22 Sep 2006
The development of the first hybrid InP-silicon laser by Intel and UC Santa Barbara could provide the breakthrough that silicon photonics is looking for.
Chip giant Intel has worked with researchers at UC Santa Barbara to develop a hybrid silicon laser that exploits indium phosphide as the gain medium and silicon as a light-router and waveguide.
Crucial to the design is a bonding process that "glues" the InP and silicon surfaces together. This was achieved by using an electrically charged oxygen plasma that creates a thin oxide layer on the surfaces of both materials. When pressed together, the oxide layer fuses the two materials into a single chip, and ensures that light generated in the InP gain medium travels through the transparent oxide layer and into the silicon.
The initial laser made by Intel emits at 1.58 µm, although this wavelength can be adjusted by modifying the silicon waveguides used. Full details of what the team claims is the world's first electrically pumped hybrid laser will be published in an upcoming issue of Optics Express.
According to Karen Liu, vice-president for communications components at the technology consultancy Ovum-RHK, this development signifies the latest in a series of announcements from Intel on the different tools that the firm is assembling to achieve rapid progress in silicon photonics.
"This is one building block and does not address full integration. For silicon-like full integration you need all these blocks plus a lot of work in assembling them together," Liu told optics.org.
"What this development does prove is that silicon lithography can now be applied to indium phosphide active devices. Although not yet competitive, the performance is far superior to what might be expected at such an early stage. It also opens up a series of device possibilities to explore."
In recent years, Intel has announced major breakthroughs in achieving laser light from a "pure" silicon photonic chip. In February 2004, the form announced the first gigahertz silicon optical modulator. A year later, Intel researchers published details of the first all-silicon laser using the Raman effect. "It is highly likely that hybrid InP-Si will move faster than the pure silicon laser, which is known upfront to be an extremely difficult approach," commented Liu.
However, one potential obstacle that the developers will have to address is the whether the laser is compatible with current CMOS technology. For instance, CMOS components are manufactured at around 600 degC, while the InP-Si integration is carried out at 300 degC.

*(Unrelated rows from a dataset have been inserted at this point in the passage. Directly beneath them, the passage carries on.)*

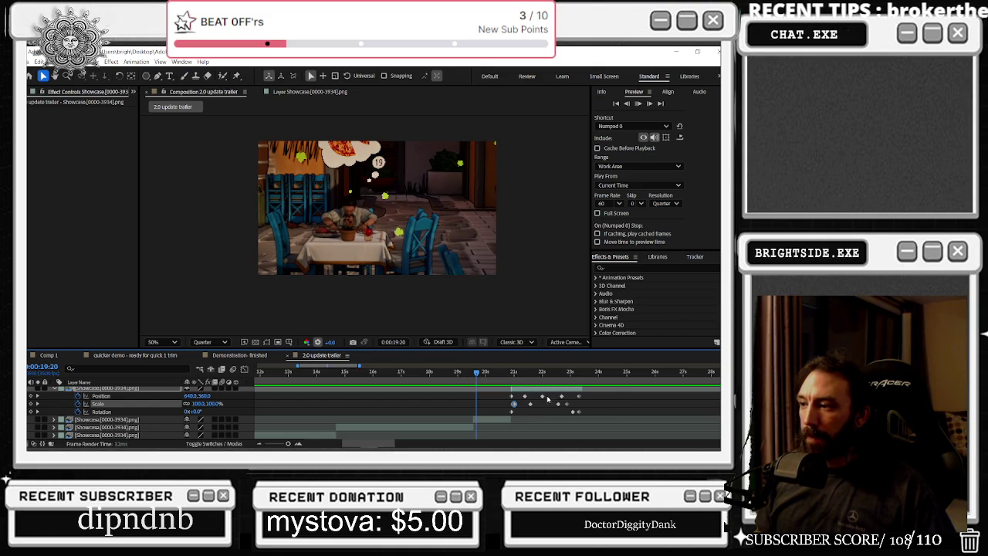
left_click(375, 372)
key("space")
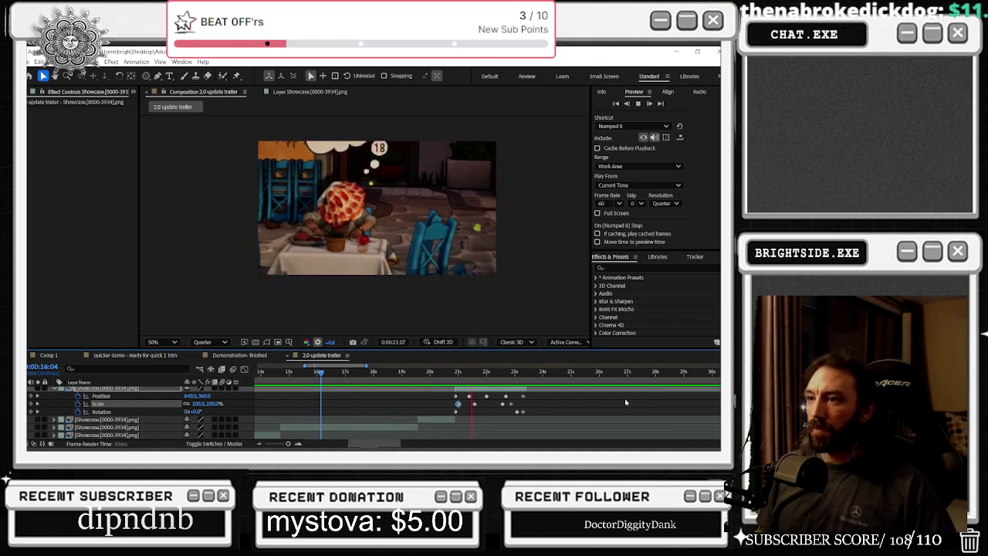
key("space")
- Delete the stray Scale and Rotation keyframes near 23 seconds and scrub back to about 21 seconds
scroll(525, 425, "up", 5)
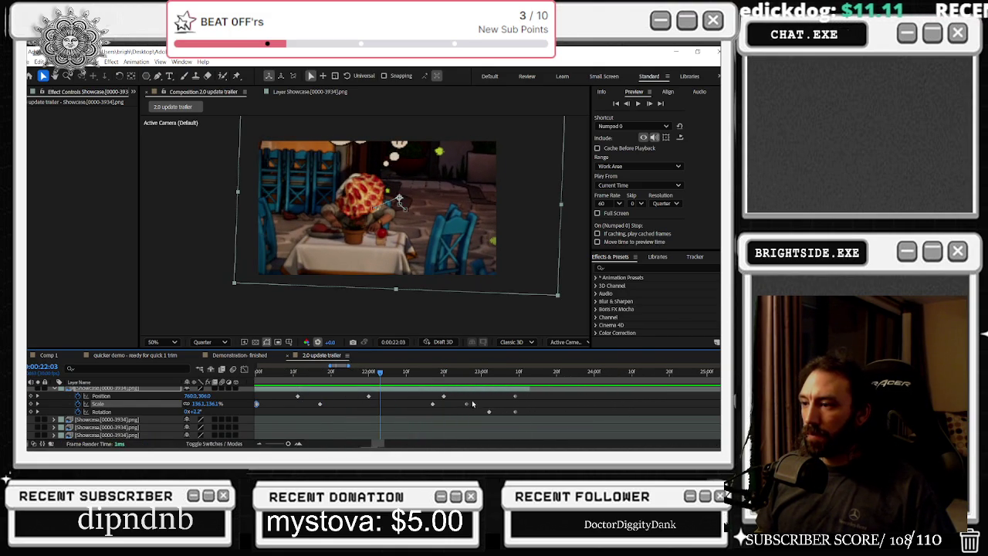
left_click_drag(485, 413, 489, 409)
key("Delete")
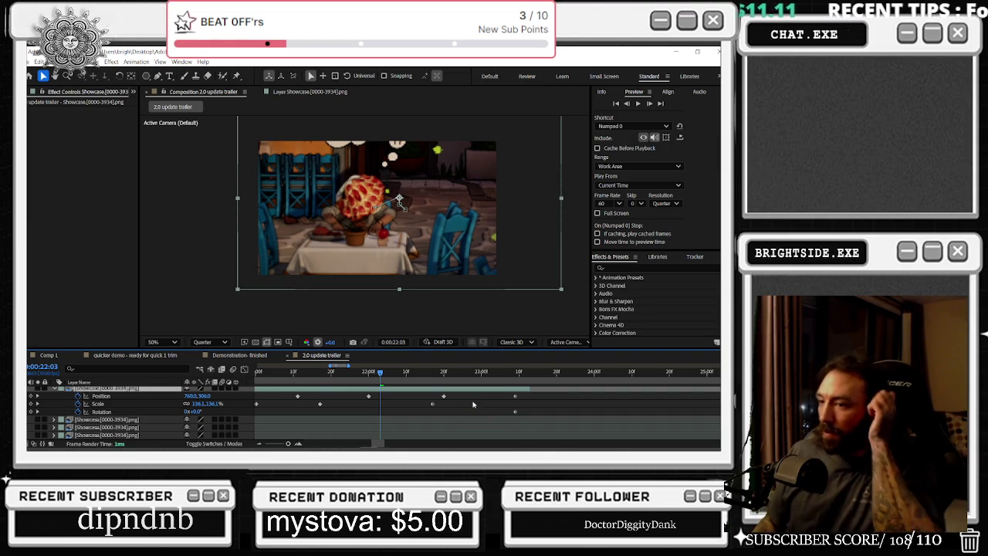
left_click_drag(390, 377, 270, 371)
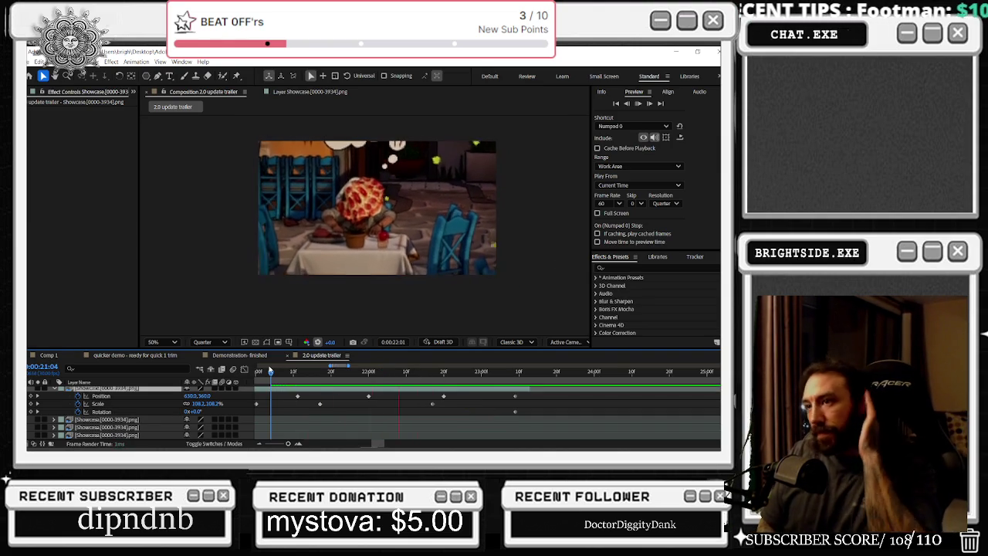
scroll(492, 390, "down", 10)
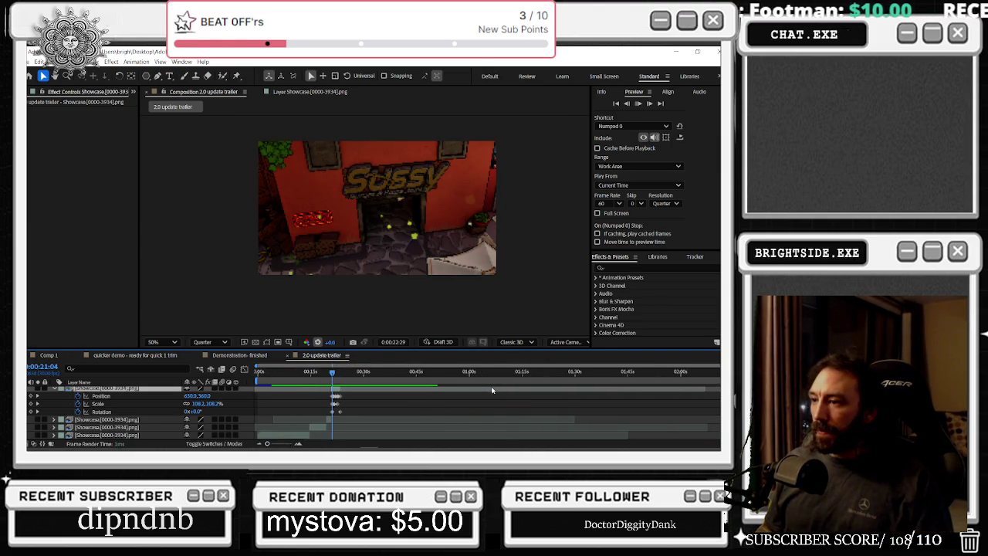
left_click_drag(332, 372, 295, 372)
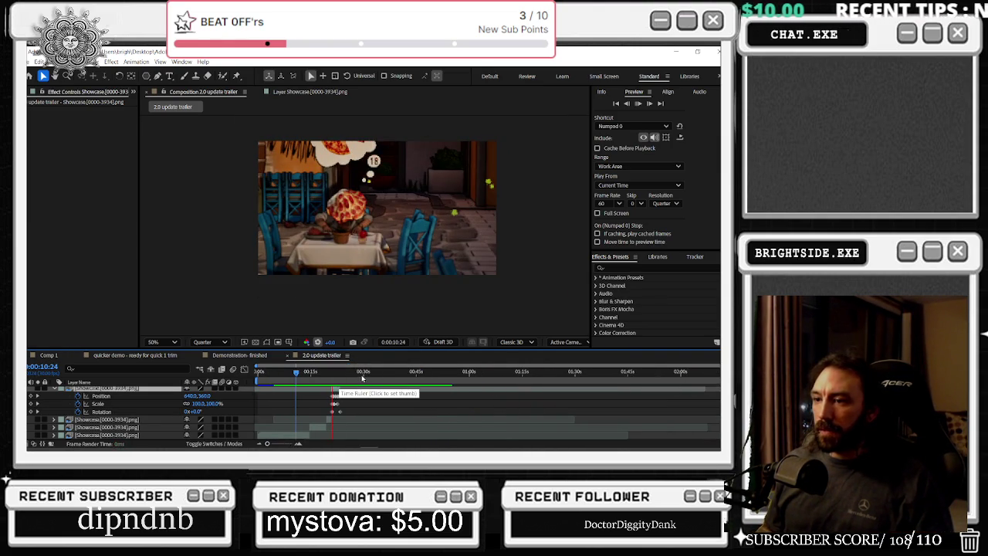
key("Home")
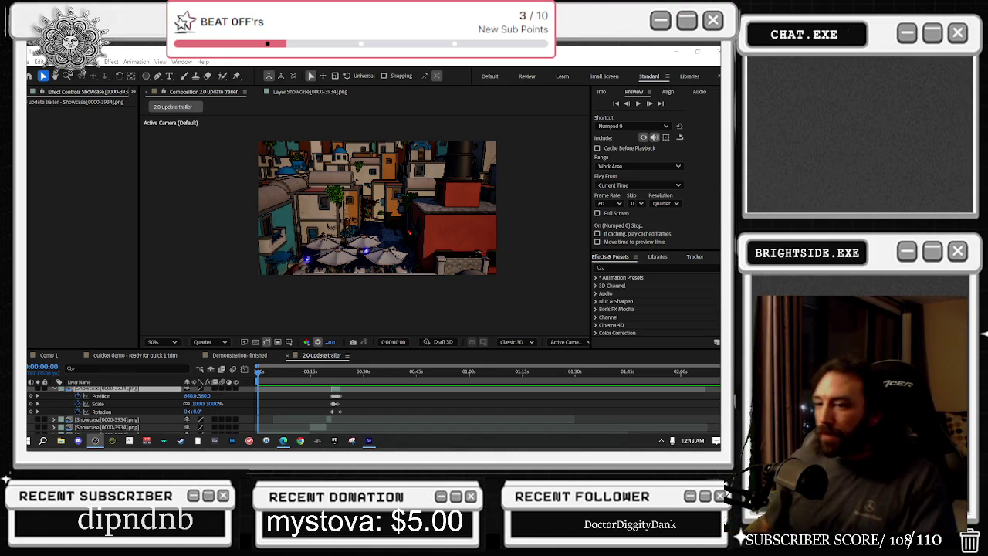
left_click(288, 383)
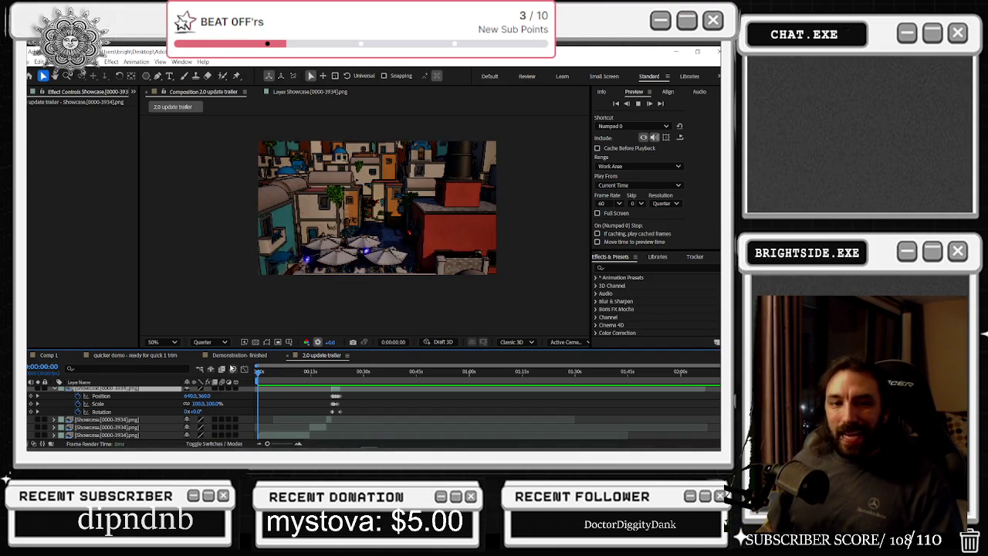
key("space")
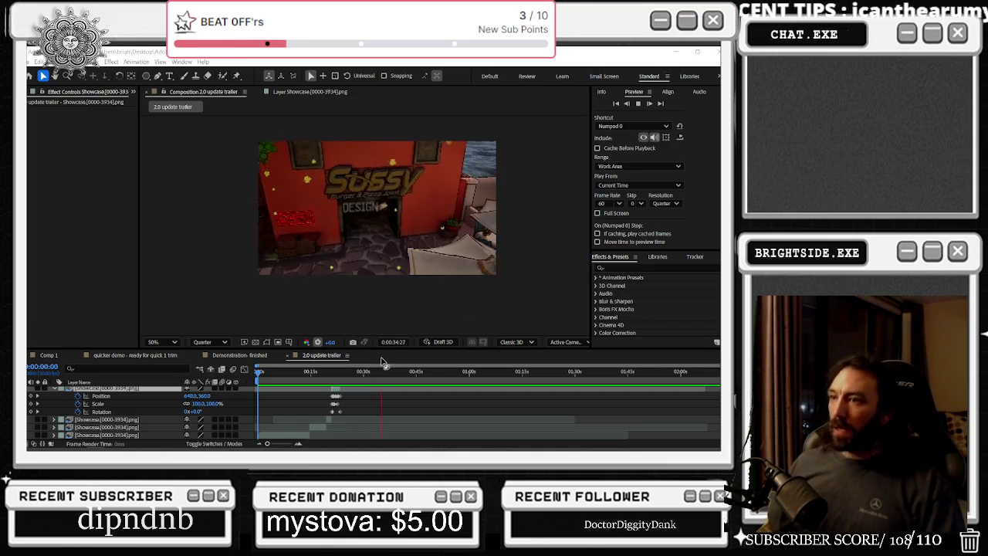
key("space")
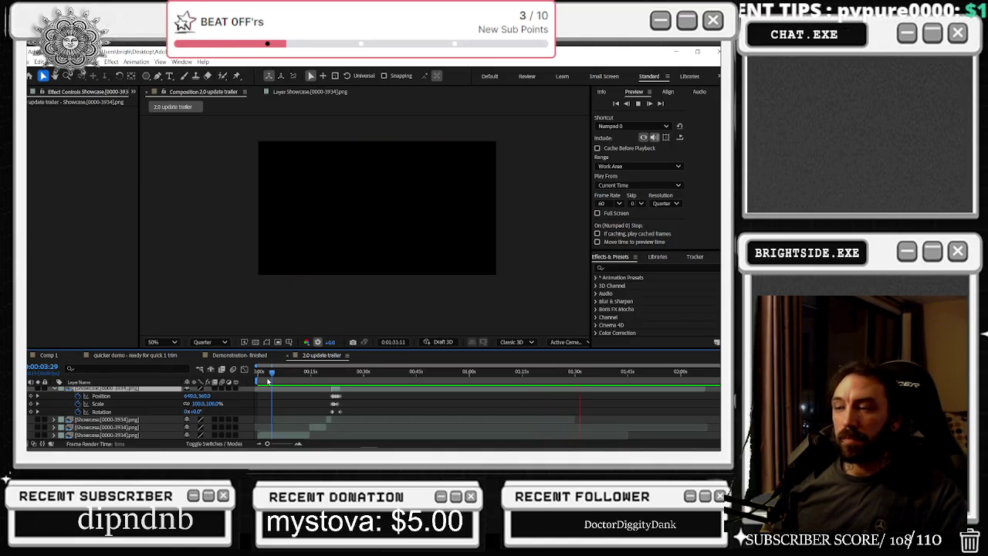
left_click_drag(269, 381, 549, 370)
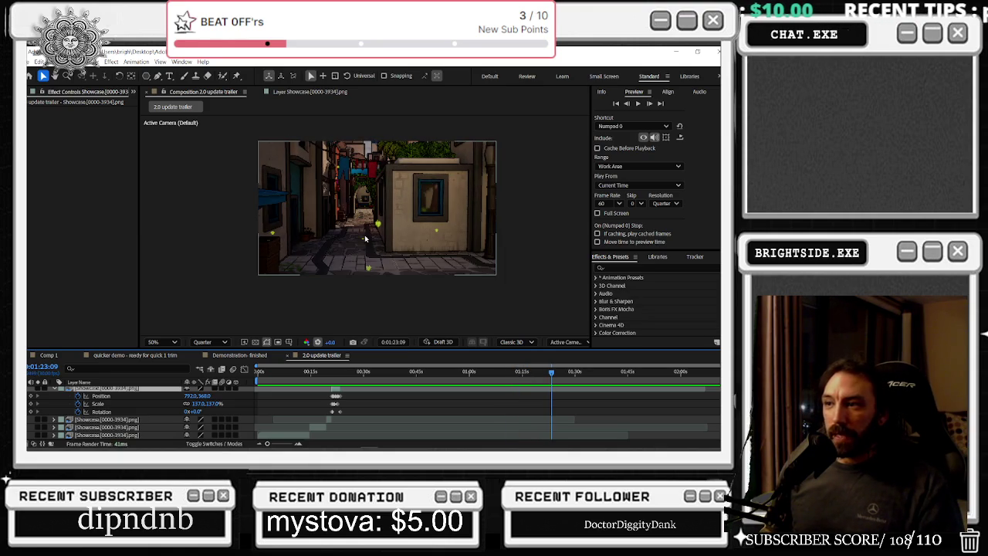
- Duplicate the OUT NOW 2 text layer as OUT NOW 3 and nudge it slightly earlier
mouse_move(301, 374)
left_mouse_down()
mouse_move(293, 375)
mouse_move(552, 364)
mouse_move(529, 375)
mouse_move(546, 373)
left_mouse_up()
scroll(543, 426, "up", 2)
left_click(552, 428)
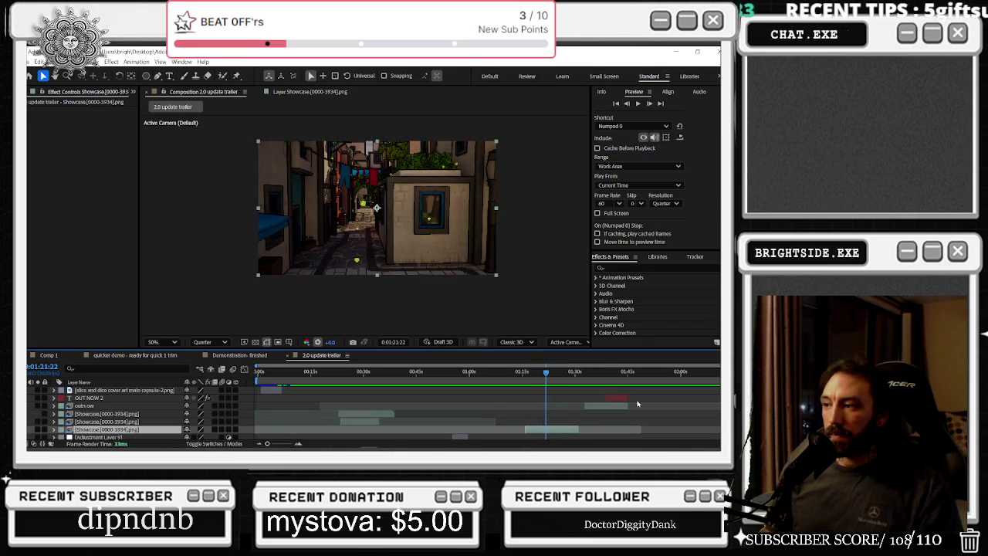
left_click(627, 400)
key("ctrl+d")
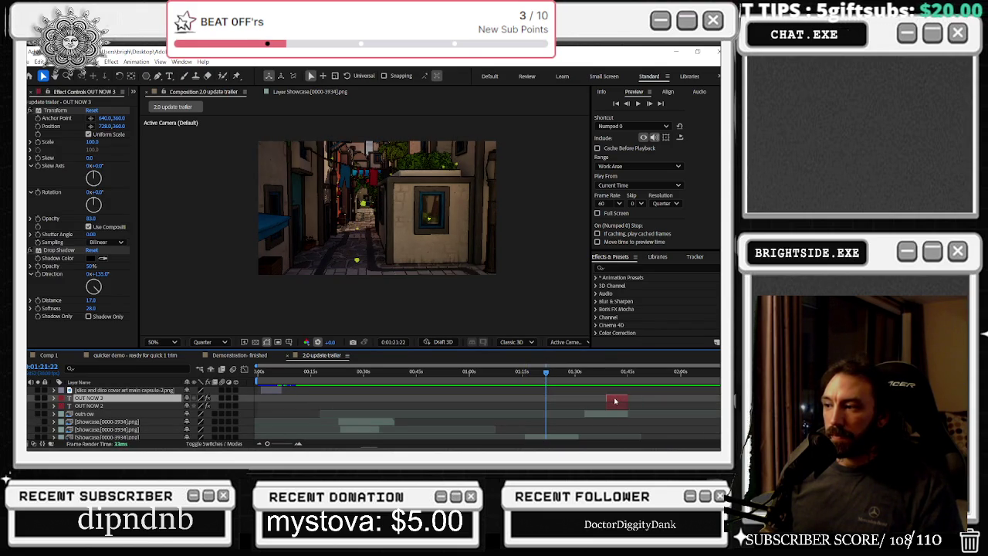
left_click_drag(566, 402, 558, 402)
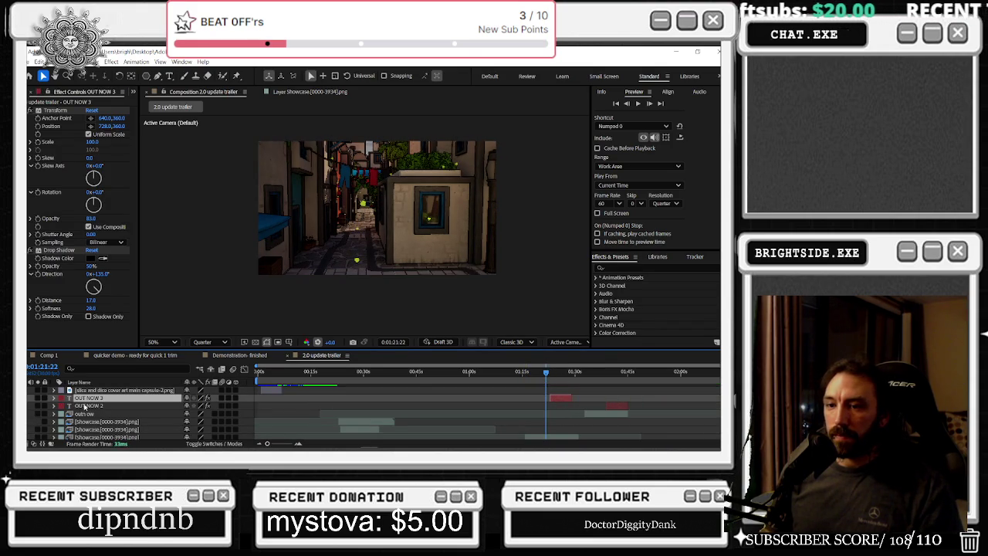
- Move OUT NOW 3 below the Showcase layers and lengthen its bar around 1:22
left_click(97, 430)
left_click_drag(97, 430, 97, 430)
scroll(231, 416, "down", 3)
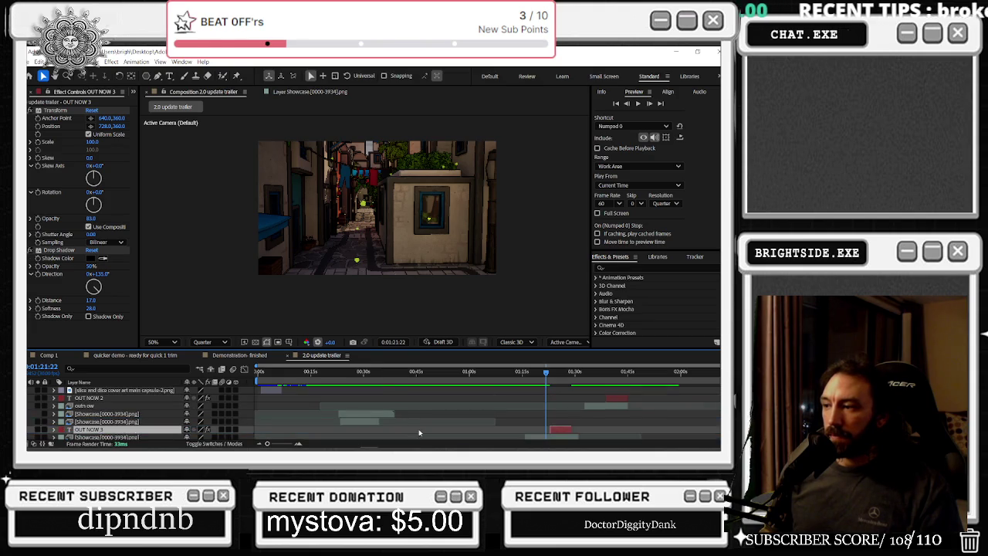
mouse_move(546, 374)
left_mouse_down()
mouse_move(536, 374)
mouse_move(572, 373)
mouse_move(525, 384)
mouse_move(537, 410)
left_mouse_up()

"There are long-term compatibility issues that we will have to address. However, because this is a post-process and can be done at the back-end, it won't necessarily affect the other manufacturing processes," said Paniccia. "This is a research breakthrough. It's hard to foresee the problems that are going to arise with integration and testing."
Intel is one of a number of companies seeking the "holy grail" of a silicon photonics. US-based start-up Luxtera has pursued a similar approach to Intel by using both silicon and InP material, while Infinera is also developing an integrated photonics approach for telecoms applications.